[Exercise brief] Given the records below, pull every line with the word "dari" into the answer.

[Data for this exercise]
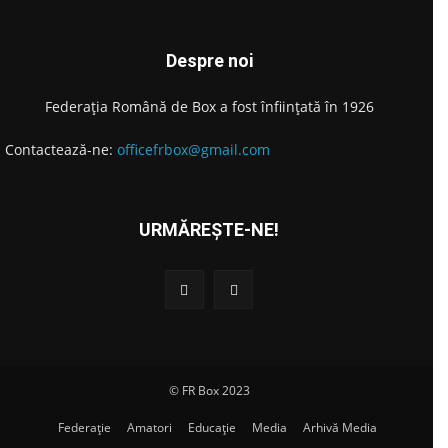
Despre noi
Federația Română de Box a fost înființată în 1926
Contactează-ne:
officefrbox@gmail.com
URMĂREȘTE-NE!
© FR Box 2023
Federație
Amatori
Educație
Media
Arhivă Media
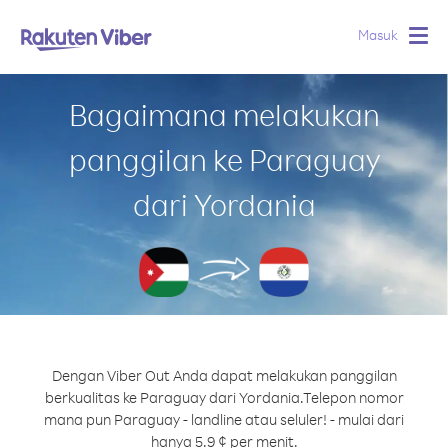
Masuk
Togg
navig
Bagaimana melakukan
panggilan ke Paraguay
dari Yordania
Dengan Viber Out Anda dapat melakukan panggilan
berkualitas ke Paraguay dari Yordania.
Telepon nomor
mana pun Paraguay - landline atau seluler! - mulai dari
hanya 5.9 ¢ per menit.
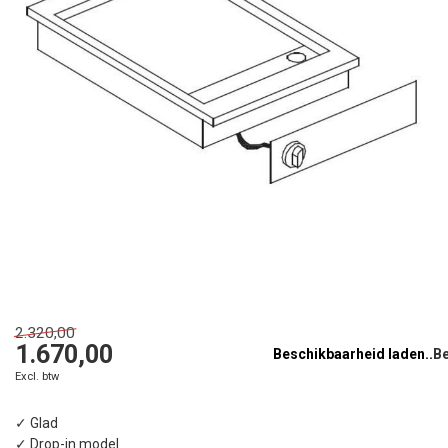
2.320,00
1.670,00
Beschikbaarheid laden..
Excl. btw
✓ Glad
✓ Drop-in model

[Your response]
dari Yordania
berkualitas ke Paraguay dari Yordania.
mana pun Paraguay - landline atau seluler! - mulai dari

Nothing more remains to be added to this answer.